McLean Artist Honored

Mame N'Diaye uses art to overcome prejudice

McLean artist Mame N'Diaye was selected as a winner of a national arts competition held by the Very Special Arts program. VSA was created by Jean Kennedy Smith to acknowledge and showcase young artists with disabilities. N'Diaye has Asperger's syndrome and bipolar disorder.

"My art reveals my future. Art gives power and protection. It's a third eye, and if you use it wisely, it can tell you what life is about," said N'Diaye. She received the Award of Excellence and a $1,000 prize for her juried art work.

N'Diaye has been an artist since she was a young child. Her work is primarily in pen and ink, with a linear style that is maze-like in composition. Recently she has begun incorporating computer graphics into her compositions.

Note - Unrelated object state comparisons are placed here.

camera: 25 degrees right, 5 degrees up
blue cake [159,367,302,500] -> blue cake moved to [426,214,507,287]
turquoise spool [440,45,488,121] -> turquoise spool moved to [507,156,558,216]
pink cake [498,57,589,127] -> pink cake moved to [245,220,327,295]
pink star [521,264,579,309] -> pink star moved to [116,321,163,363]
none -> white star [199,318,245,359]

"When I make art, my images just come, just like the images in a crystal ball. You don't know where the images come from, they just come. What comes may be unexpected, and you may not believe what appears," said N'Diaye.

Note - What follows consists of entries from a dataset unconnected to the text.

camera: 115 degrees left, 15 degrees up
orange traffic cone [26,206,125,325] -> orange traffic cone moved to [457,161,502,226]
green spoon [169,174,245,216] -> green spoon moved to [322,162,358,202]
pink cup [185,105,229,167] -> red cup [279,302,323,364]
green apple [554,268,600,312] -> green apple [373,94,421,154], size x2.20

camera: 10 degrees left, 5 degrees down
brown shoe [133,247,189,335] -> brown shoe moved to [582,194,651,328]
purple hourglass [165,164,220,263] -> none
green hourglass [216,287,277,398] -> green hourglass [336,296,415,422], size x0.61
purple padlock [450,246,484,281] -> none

N'Diaye would like to use the money she was awarded to locally expand the opportunity of participating in the arts to people with disabilities. "I'm planning to make my own art business with the money. I want a center in McLean where people with disabilities, for people with disabilities, can come," said N'Diaye. One of the missions of the award is to help finance artists' careers at a juncture when they are deciding whether or not to pursue the arts.

VSA PRESIDENT Soula Antoniou said, "This annual program is a fine example of impacting our constituents in a meaningful way. The more emerging artists with disabilities are encouraged to develop their talents, the more our society will become the rich, vibrant one we all want to live in."

This was the third year that VSA partnered with Volkswagen of America to recognize this special segment of artists in the United States. Steve Keyes, corporate communications director for Volkswagen, said, "As a company that values diversity and inclusion, we look for ways to highlight the extraordinary creativity and talents of young Americans with disabilities." Volkswagen funded the prize amounts for the VSA.

The award ceremony for the 15 finalists in the competition was held on Capitol Hill last Friday, with a banquet at the Rayburn Building attended by members of congress, staffers and dignitaries.

Staffer Cheryl Somers enjoyed the German buffet and toured the exhibit for longer than she had intended. "These are really good. They let you into their world, but in a way that isn't sad," said Somers. The portrait of Vic Chesnutt, an oil by grand-prize winner Sunaura Taylor from Athens, Ga., was described by Somers as "captivating." It's a large portrait of Taylor's friend seated in a wheelchair, in a dark-toned room, with a wistful look on his face.

N'Diaye said the artists represented in the room paint to express themselves as clearly as they can in a world where they are often misunderstood. "I have been teased and made fun of. When you have a disability, they treat you as the disability. I wanted to prove I had some talent, too," said N'Diaye. "In high school, my teachers thought I couldn't do anything because of my disability. This proves them wrong," N'Diaye said.

Each year more than 20,000 calls-for-entry are sent to colleges and high schools encouraging artists between the ages of 16 and 25 to participate in the competition. There were 142 submissions this year with 15 finalists.

The project was founded in 1974 by Smith, and close to five million people with disabilities are involved with VSA programs each year through a national network of programs and an international extension in more than 60 countries worldwide.